● What to work on
When a line in the material contains the word "available", copy it.

--

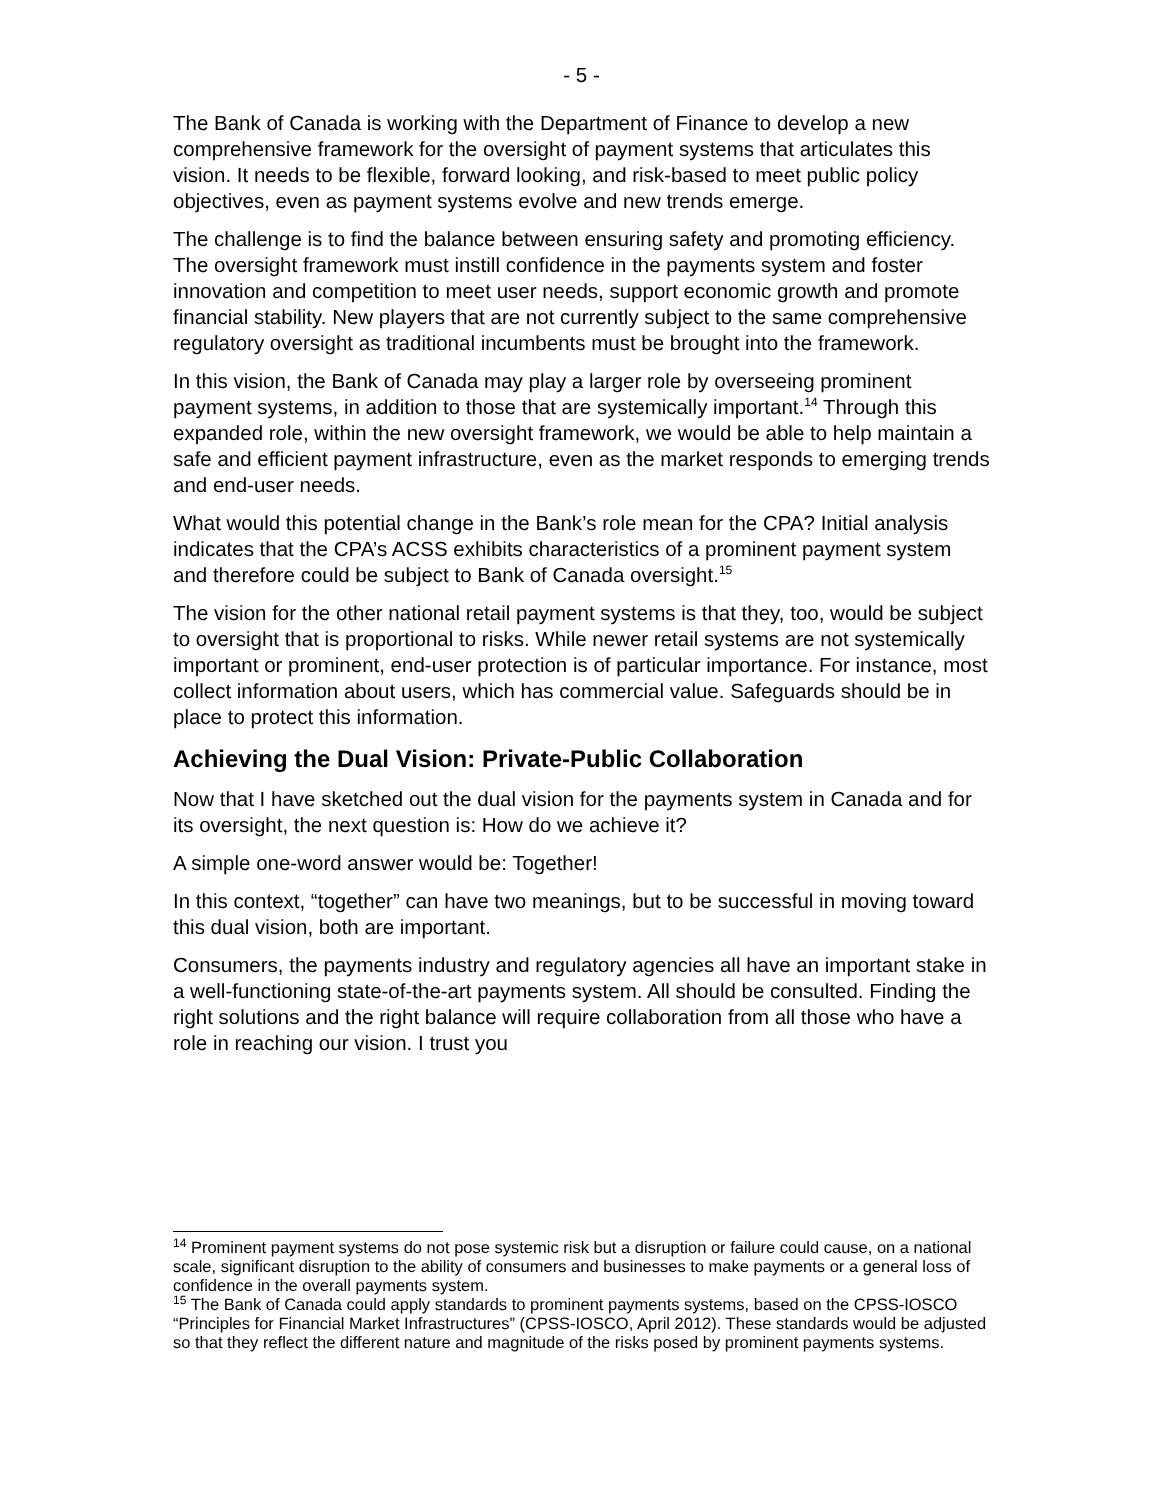- 5 -
The Bank of Canada is working with the Department of Finance to develop a new comprehensive framework for the oversight of payment systems that articulates this vision. It needs to be flexible, forward looking, and risk-based to meet public policy objectives, even as payment systems evolve and new trends emerge.
The challenge is to find the balance between ensuring safety and promoting efficiency. The oversight framework must instill confidence in the payments system and foster innovation and competition to meet user needs, support economic growth and promote financial stability. New players that are not currently subject to the same comprehensive regulatory oversight as traditional incumbents must be brought into the framework.
In this vision, the Bank of Canada may play a larger role by overseeing prominent payment systems, in addition to those that are systemically important.<sup>14</sup> Through this expanded role, within the new oversight framework, we would be able to help maintain a safe and efficient payment infrastructure, even as the market responds to emerging trends and end-user needs.
What would this potential change in the Bank’s role mean for the CPA? Initial analysis indicates that the CPA’s ACSS exhibits characteristics of a prominent payment system and therefore could be subject to Bank of Canada oversight.<sup>15</sup>
The vision for the other national retail payment systems is that they, too, would be subject to oversight that is proportional to risks. While newer retail systems are not systemically important or prominent, end-user protection is of particular importance. For instance, most collect information about users, which has commercial value. Safeguards should be in place to protect this information.
Achieving the Dual Vision: Private-Public Collaboration
Now that I have sketched out the dual vision for the payments system in Canada and for its oversight, the next question is: How do we achieve it?
A simple one-word answer would be: Together!
In this context, “together” can have two meanings, but to be successful in moving toward this dual vision, both are important.
Consumers, the payments industry and regulatory agencies all have an important stake in a well-functioning state-of-the-art payments system. All should be consulted. Finding the right solutions and the right balance will require collaboration from all those who have a role in reaching our vision. I trust you
<sup>14</sup> Prominent payment systems do not pose systemic risk but a disruption or failure could cause, on a national scale, significant disruption to the ability of consumers and businesses to make payments or a general loss of confidence in the overall payments system.
<sup>15</sup> The Bank of Canada could apply standards to prominent payments systems, based on the CPSS-IOSCO “Principles for Financial Market Infrastructures” (CPSS-IOSCO, April 2012). These standards would be adjusted so that they reflect the different nature and magnitude of the risks posed by prominent payments systems.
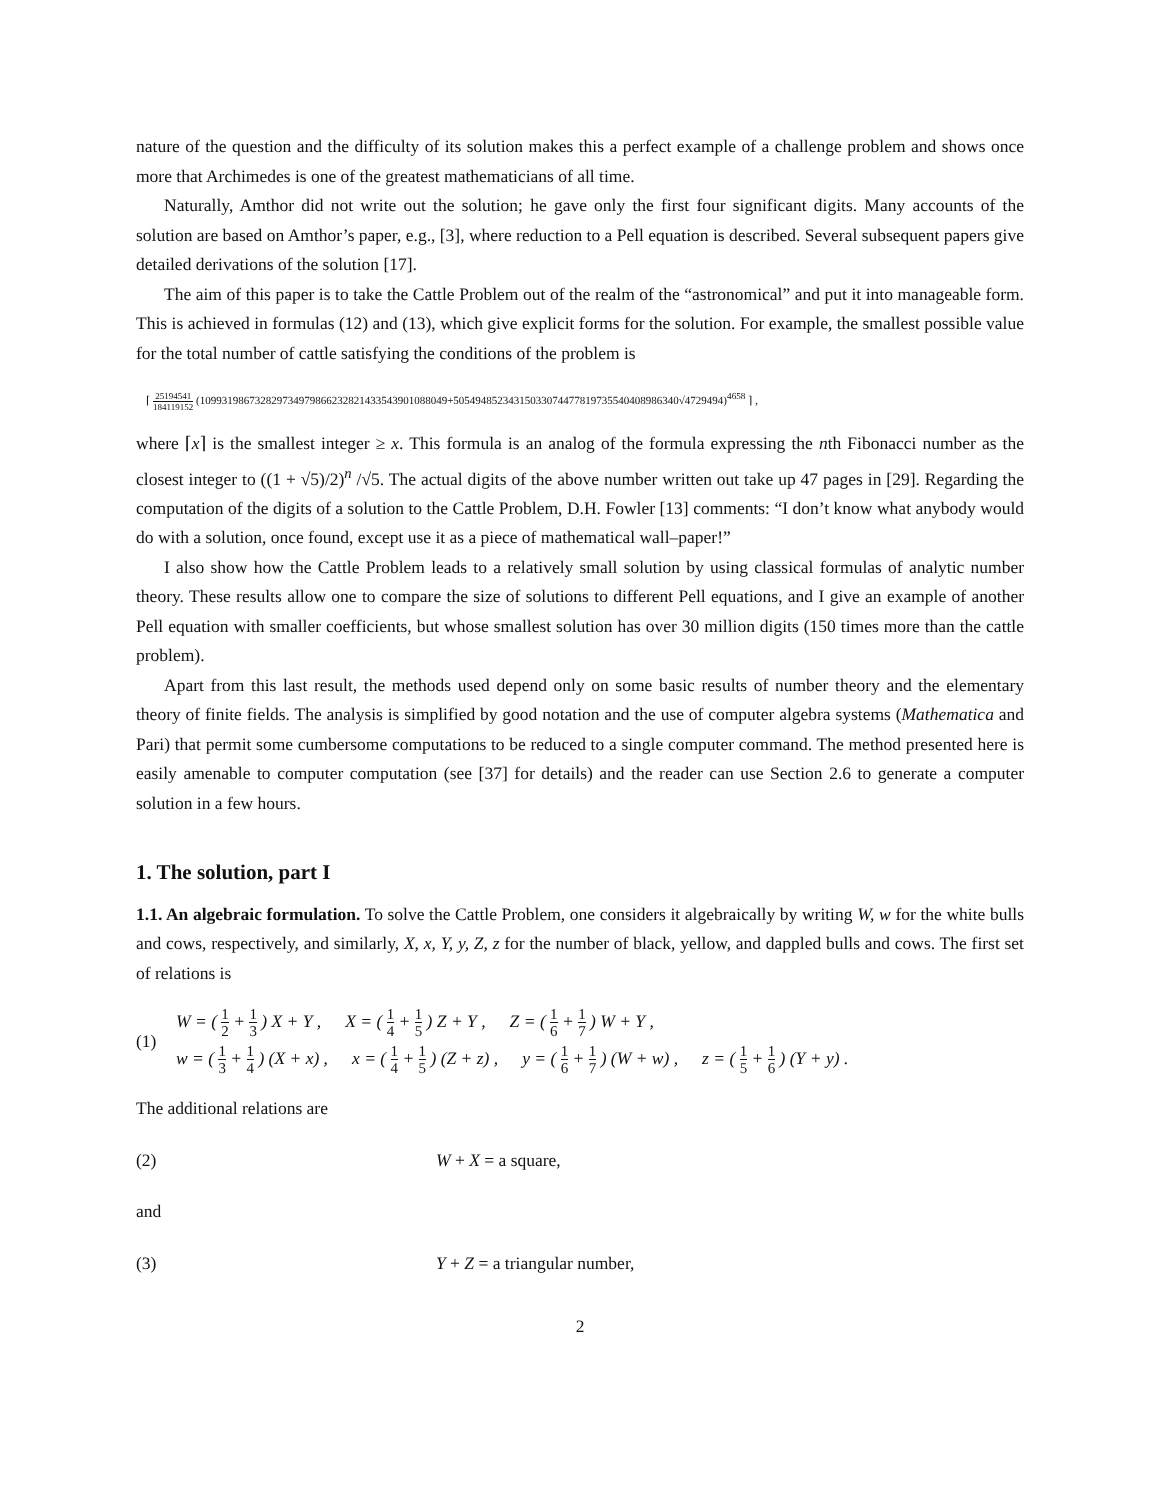nature of the question and the difficulty of its solution makes this a perfect example of a challenge problem and shows once more that Archimedes is one of the greatest mathematicians of all time.
Naturally, Amthor did not write out the solution; he gave only the first four significant digits. Many accounts of the solution are based on Amthor’s paper, e.g., [3], where reduction to a Pell equation is described. Several subsequent papers give detailed derivations of the solution [17].
The aim of this paper is to take the Cattle Problem out of the realm of the “astronomical” and put it into manageable form. This is achieved in formulas (12) and (13), which give explicit forms for the solution. For example, the smallest possible value for the total number of cattle satisfying the conditions of the problem is
⌈ 25194541 184119152 (109931986732829734979866232821433543901088049+50549485234315033074477819735540408986340√4729494)<sup>4658</sup> ⌉ ,
where ⌈x⌉ is the smallest integer ≥ x. This formula is an analog of the formula expressing the nth Fibonacci number as the closest integer to ((1 + √5)/2)<sup>n</sup> /√5. The actual digits of the above number written out take up 47 pages in [29]. Regarding the computation of the digits of a solution to the Cattle Problem, D.H. Fowler [13] comments: “I don’t know what anybody would do with a solution, once found, except use it as a piece of mathematical wall–paper!”
I also show how the Cattle Problem leads to a relatively small solution by using classical formulas of analytic number theory. These results allow one to compare the size of solutions to different Pell equations, and I give an example of another Pell equation with smaller coefficients, but whose smallest solution has over 30 million digits (150 times more than the cattle problem).
Apart from this last result, the methods used depend only on some basic results of number theory and the elementary theory of finite fields. The analysis is simplified by good notation and the use of computer algebra systems (Mathematica and Pari) that permit some cumbersome computations to be reduced to a single computer command. The method presented here is easily amenable to computer computation (see [37] for details) and the reader can use Section 2.6 to generate a computer solution in a few hours.
1. The solution, part I
1.1. An algebraic formulation. To solve the Cattle Problem, one considers it algebraically by writing W, w for the white bulls and cows, respectively, and similarly, X, x, Y, y, Z, z for the number of black, yellow, and dappled bulls and cows. The first set of relations is
(1)
W = ( 1 2 + 1 3 ) X + Y , X = ( 1 4 + 1 5 ) Z + Y , Z = ( 1 6 + 1 7 ) W + Y ,
w = ( 1 3 + 1 4 ) (X + x) , x = ( 1 4 + 1 5 ) (Z + z) , y = ( 1 6 + 1 7 ) (W + w) , z = ( 1 5 + 1 6 ) (Y + y) .
The additional relations are
(2) W + X = a square,
and
(3) Y + Z = a triangular number,
2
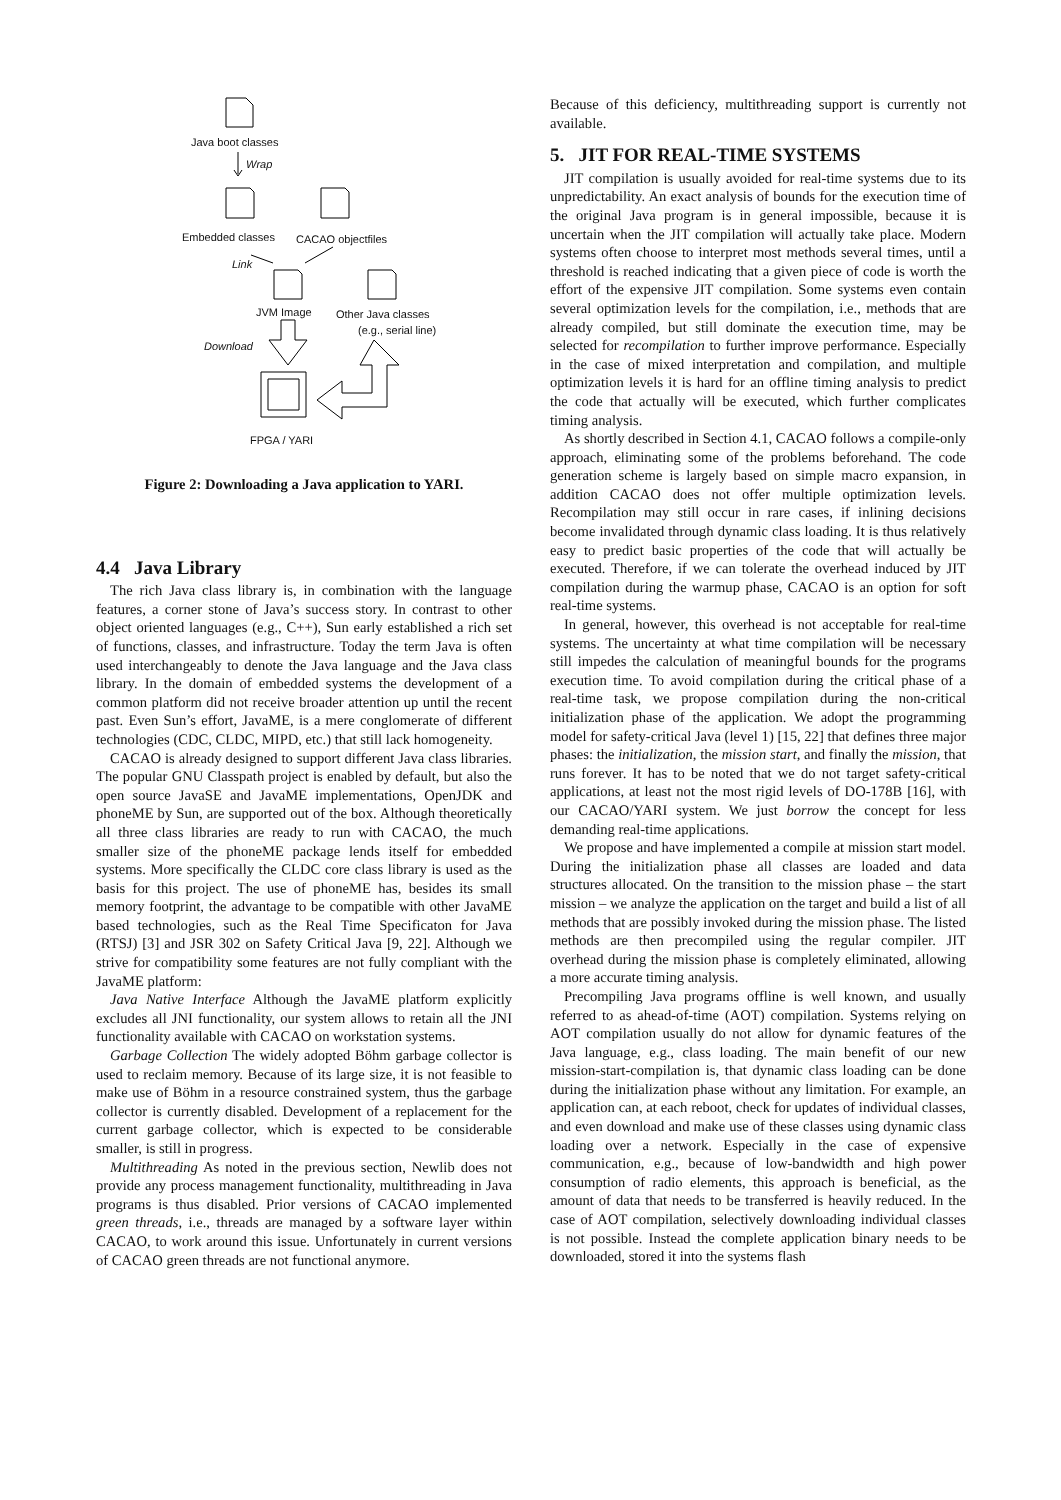Java boot classes
Wrap
Embedded classes CACAO objectfiles
Link
JVM Image Other Java classes
(e.g., serial line)
Download
FPGA / YARI
Figure 2: Downloading a Java application to YARI.
4.4 Java Library
The rich Java class library is, in combination with the language features, a corner stone of Java’s success story. In contrast to other object oriented languages (e.g., C++), Sun early established a rich set of functions, classes, and infrastructure. Today the term Java is often used interchangeably to denote the Java language and the Java class library. In the domain of embedded systems the development of a common platform did not receive broader attention up until the recent past. Even Sun’s effort, JavaME, is a mere conglomerate of different technologies (CDC, CLDC, MIPD, etc.) that still lack homogeneity.
CACAO is already designed to support different Java class libraries. The popular GNU Classpath project is enabled by default, but also the open source JavaSE and JavaME implementations, OpenJDK and phoneME by Sun, are supported out of the box. Although theoretically all three class libraries are ready to run with CACAO, the much smaller size of the phoneME package lends itself for embedded systems. More specifically the CLDC core class library is used as the basis for this project. The use of phoneME has, besides its small memory footprint, the advantage to be compatible with other JavaME based technologies, such as the Real Time Specificaton for Java (RTSJ) [3] and JSR 302 on Safety Critical Java [9, 22]. Although we strive for compatibility some features are not fully compliant with the JavaME platform:
Java Native Interface Although the JavaME platform explicitly excludes all JNI functionality, our system allows to retain all the JNI functionality available with CACAO on workstation systems.
Garbage Collection The widely adopted Böhm garbage collector is used to reclaim memory. Because of its large size, it is not feasible to make use of Böhm in a resource constrained system, thus the garbage collector is currently disabled. Development of a replacement for the current garbage collector, which is expected to be considerable smaller, is still in progress.
Multithreading As noted in the previous section, Newlib does not provide any process management functionality, multithreading in Java programs is thus disabled. Prior versions of CACAO implemented green threads, i.e., threads are managed by a software layer within CACAO, to work around this issue. Unfortunately in current versions of CACAO green threads are not functional anymore.
Because of this deficiency, multithreading support is currently not available.
5. JIT FOR REAL-TIME SYSTEMS
JIT compilation is usually avoided for real-time systems due to its unpredictability. An exact analysis of bounds for the execution time of the original Java program is in general impossible, because it is uncertain when the JIT compilation will actually take place. Modern systems often choose to interpret most methods several times, until a threshold is reached indicating that a given piece of code is worth the effort of the expensive JIT compilation. Some systems even contain several optimization levels for the compilation, i.e., methods that are already compiled, but still dominate the execution time, may be selected for recompilation to further improve performance. Especially in the case of mixed interpretation and compilation, and multiple optimization levels it is hard for an offline timing analysis to predict the code that actually will be executed, which further complicates timing analysis.
As shortly described in Section 4.1, CACAO follows a compile-only approach, eliminating some of the problems beforehand. The code generation scheme is largely based on simple macro expansion, in addition CACAO does not offer multiple optimization levels. Recompilation may still occur in rare cases, if inlining decisions become invalidated through dynamic class loading. It is thus relatively easy to predict basic properties of the code that will actually be executed. Therefore, if we can tolerate the overhead induced by JIT compilation during the warmup phase, CACAO is an option for soft real-time systems.
In general, however, this overhead is not acceptable for real-time systems. The uncertainty at what time compilation will be necessary still impedes the calculation of meaningful bounds for the programs execution time. To avoid compilation during the critical phase of a real-time task, we propose compilation during the non-critical initialization phase of the application. We adopt the programming model for safety-critical Java (level 1) [15, 22] that defines three major phases: the initialization, the mission start, and finally the mission, that runs forever. It has to be noted that we do not target safety-critical applications, at least not the most rigid levels of DO-178B [16], with our CACAO/YARI system. We just borrow the concept for less demanding real-time applications.
We propose and have implemented a compile at mission start model. During the initialization phase all classes are loaded and data structures allocated. On the transition to the mission phase – the start mission – we analyze the application on the target and build a list of all methods that are possibly invoked during the mission phase. The listed methods are then precompiled using the regular compiler. JIT overhead during the mission phase is completely eliminated, allowing a more accurate timing analysis.
Precompiling Java programs offline is well known, and usually referred to as ahead-of-time (AOT) compilation. Systems relying on AOT compilation usually do not allow for dynamic features of the Java language, e.g., class loading. The main benefit of our new mission-start-compilation is, that dynamic class loading can be done during the initialization phase without any limitation. For example, an application can, at each reboot, check for updates of individual classes, and even download and make use of these classes using dynamic class loading over a network. Especially in the case of expensive communication, e.g., because of low-bandwidth and high power consumption of radio elements, this approach is beneficial, as the amount of data that needs to be transferred is heavily reduced. In the case of AOT compilation, selectively downloading individual classes is not possible. Instead the complete application binary needs to be downloaded, stored it into the systems flash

--

● Answer box
Java Native Interface Although the JavaME platform explicitly excludes all JNI functionality, our system allows to retain all the JNI functionality available with CACAO on workstation systems.
Because of this deficiency, multithreading support is currently not available.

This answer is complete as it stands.